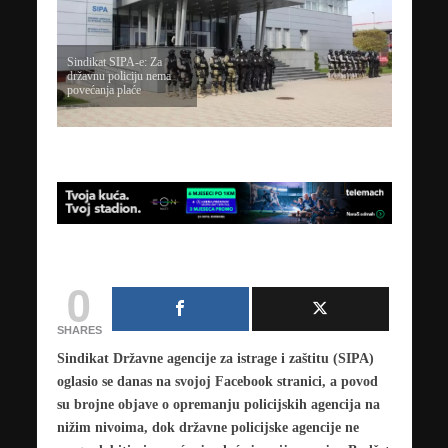
Sindikat SIPA-e: Za
državnu policiju nema
povećanja plaće
0
SHARES
Sindikat Državne agencije za istrage i zaštitu (SIPA)
oglasio se danas na svojoj Facebook stranici, a povod
su brojne objave o opremanju policijskih agencija na
nižim nivoima, dok državne policijske agencije ne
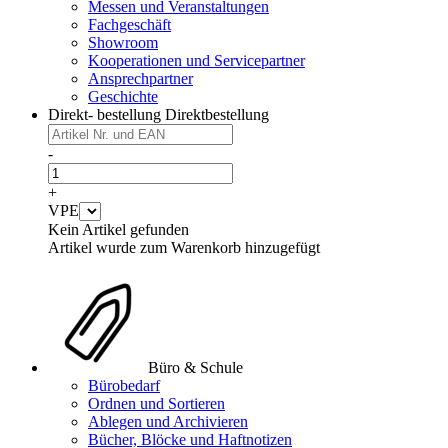
Messen und Veranstaltungen
Fachgeschäft
Showroom
Kooperationen und Servicepartner
Ansprechpartner
Geschichte
Direkt- bestellung
Direktbestellung
-
+
VPE
Kein Artikel gefunden
Artikel wurde zum Warenkorb hinzugefügt
Büro & Schule
Bürobedarf
Ordnen und Sortieren
Ablegen und Archivieren
Bücher, Blöcke und Haftnotizen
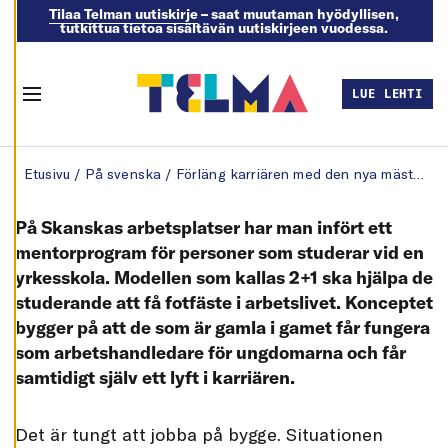
och kan ändra dem
Tilaa Telman uutiskirje
– saat muutaman hyödyllisen,
tutkittua tietoa sisältävän uutiskirjeen vuodessa.
när som helst. Läs
mer om våra
cookies.
LUE LEHTI
Menu
R
E
Skip to content
D
Etusivu
/
På svenska
/
Förläng karriären med den nya mästare-gesäll -modellen
I
G
E
R
På Skanskas arbetsplatser har man infört ett
A
C
mentorprogram för personer som studerar vid en
O
yrkesskola. Modellen som kallas 2+1 ska hjälpa de
O
K
studerande att få fotfäste i arbetslivet. Konceptet
I
E
bygger på att de som är gamla i gamet får fungera
S
som arbetshandledare för ungdomarna och får
A
samtidigt själv ett lyft i karriären.
V
V
I
S
Det är tungt att jobba på bygge. Situationen
A
A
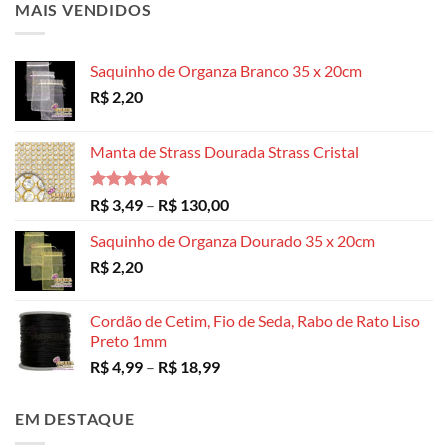
MAIS VENDIDOS
Saquinho de Organza Branco 35 x 20cm
R$
2,20
Manta de Strass Dourada Strass Cristal
Avaliação
Faixa
R$
3,49
–
R$
130,00
5.00
de 5
de
Saquinho de Organza Dourado 35 x 20cm
preço:
R$
2,20
R$ 3,49
através
R$ 130,00
Cordão de Cetim, Fio de Seda, Rabo de Rato Liso
Preto 1mm
Faixa
R$
4,99
–
R$
18,99
de
preço:
EM DESTAQUE
R$ 4,99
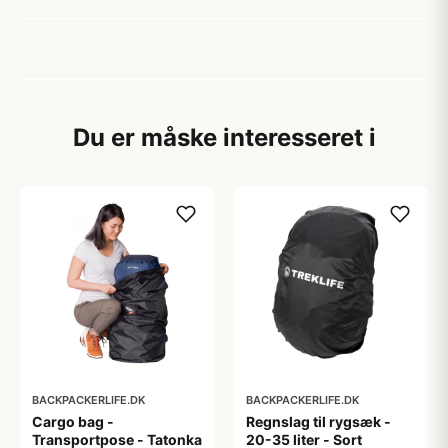
Du er måske interesseret i
BACKPACKERLIFE.DK
BACKPACKERLIFE.DK
Cargo bag -
Regnslag til rygsæk -
Transportpose - Tatonka
20-35 liter - Sort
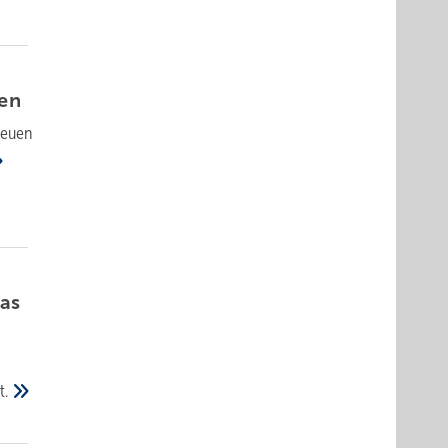
en
neuen
as
t.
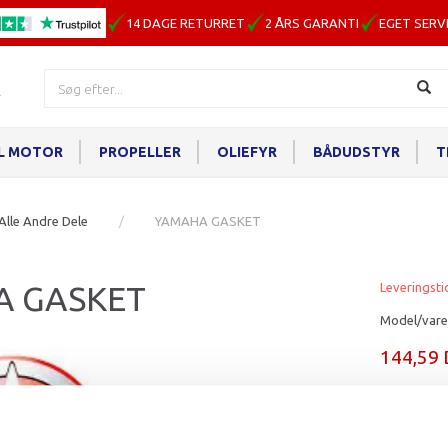
14 DAGE RETURRET
2 ÅRS GARANTI
EGET SERV
IL MOTOR
PROPELLER
OLIEFYR
BÅDUDSTYR
T
Alle Andre Dele
YAMAHA GASKET
A GASKET
Leveringsti
Model/vare
144,59
Læg i ku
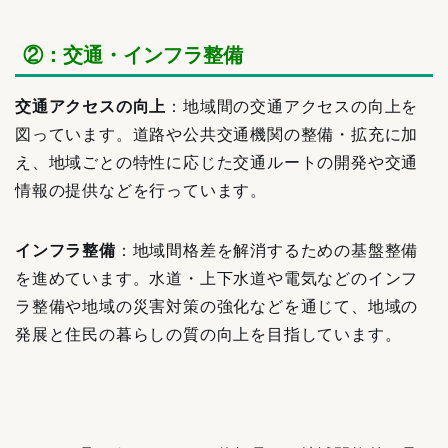
②：交通・インフラ整備
交通アクセスの向上
：地域間の交通アクセスの向上を
図っています。道路や公共交通機関の整備・拡充に加
え、地域ごとの特性に応じた交通ルートの開発や交通
情報の提供などを行っています。
インフラ整備
：地域間格差を解消するための基盤整備
を進めています。水道・上下水道や電気などのインフ
ラ整備や地域の災害対策の強化などを通じて、地域の
発展と住民の暮らしの質の向上を目指しています。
+ + + +
WORK TASK:
Output the entries above exactly, without their pictures.

REPLY TO THE EXERCISE:
Sindikat SIPA-e: Za
državnu policiju nema
povećanja plaće
0
SHARES
Sindikat Državne agencije za istrage i zaštitu (SIPA)
oglasio se danas na svojoj Facebook stranici, a povod
su brojne objave o opremanju policijskih agencija na
nižim nivoima, dok državne policijske agencije ne
Messen und Veranstaltungen
Fachgeschäft
Showroom
Kooperationen und Servicepartner
Ansprechpartner
Geschichte
Direkt- bestellung
Direktbestellung
-
+
VPE
Kein Artikel gefunden
Artikel wurde zum Warenkorb hinzugefügt
Büro & Schule
Bürobedarf
Ordnen und Sortieren
Ablegen und Archivieren
Bücher, Blöcke und Haftnotizen
och kan ändra dem
Tilaa Telman uutiskirje
– saat muutaman hyödyllisen,
tutkittua tietoa sisältävän uutiskirjeen vuodessa.
när som helst. Läs
mer om våra
cookies.
LUE LEHTI
Menu
R
E
Skip to content
D
Etusivu
/
På svenska
/
Förläng karriären med den nya mästare-gesäll -modellen
I
G
E
R
På Skanskas arbetsplatser har man infört ett
A
C
mentorprogram för personer som studerar vid en
O
yrkesskola. Modellen som kallas 2+1 ska hjälpa de
O
K
studerande att få fotfäste i arbetslivet. Konceptet
I
E
bygger på att de som är gamla i gamet får fungera
S
som arbetshandledare för ungdomarna och får
A
samtidigt själv ett lyft i karriären.
V
V
I
S
Det är tungt att jobba på bygge. Situationen
A
A
MAIS VENDIDOS
Saquinho de Organza Branco 35 x 20cm
R$
2,20
Manta de Strass Dourada Strass Cristal
Avaliação
Faixa
R$
3,49
–
R$
130,00
5.00
de 5
de
Saquinho de Organza Dourado 35 x 20cm
preço:
R$
2,20
R$ 3,49
através
R$ 130,00
Cordão de Cetim, Fio de Seda, Rabo de Rato Liso
Preto 1mm
Faixa
R$
4,99
–
R$
18,99
de
preço:
EM DESTAQUE
R$ 4,99
Du er måske interesseret i
BACKPACKERLIFE.DK
BACKPACKERLIFE.DK
Cargo bag -
Regnslag til rygsæk -
Transportpose - Tatonka
20-35 liter - Sort
en
neuen
as
t.
14 DAGE RETURRET
2 ÅRS GARANTI
EGET SERV
IL MOTOR
PROPELLER
OLIEFYR
BÅDUDSTYR
T
Alle Andre Dele
YAMAHA GASKET
A GASKET
Leveringsti
Model/vare
144,59
Læg i ku
②：交通・インフラ整備
交通アクセスの向上
：地域間の交通アクセスの向上を
図っています。道路や公共交通機関の整備・拡充に加
え、地域ごとの特性に応じた交通ルートの開発や交通
情報の提供などを行っています。
インフラ整備
：地域間格差を解消するための基盤整備
を進めています。水道・上下水道や電気などのインフ
ラ整備や地域の災害対策の強化などを通じて、地域の
発展と住民の暮らしの質の向上を目指しています。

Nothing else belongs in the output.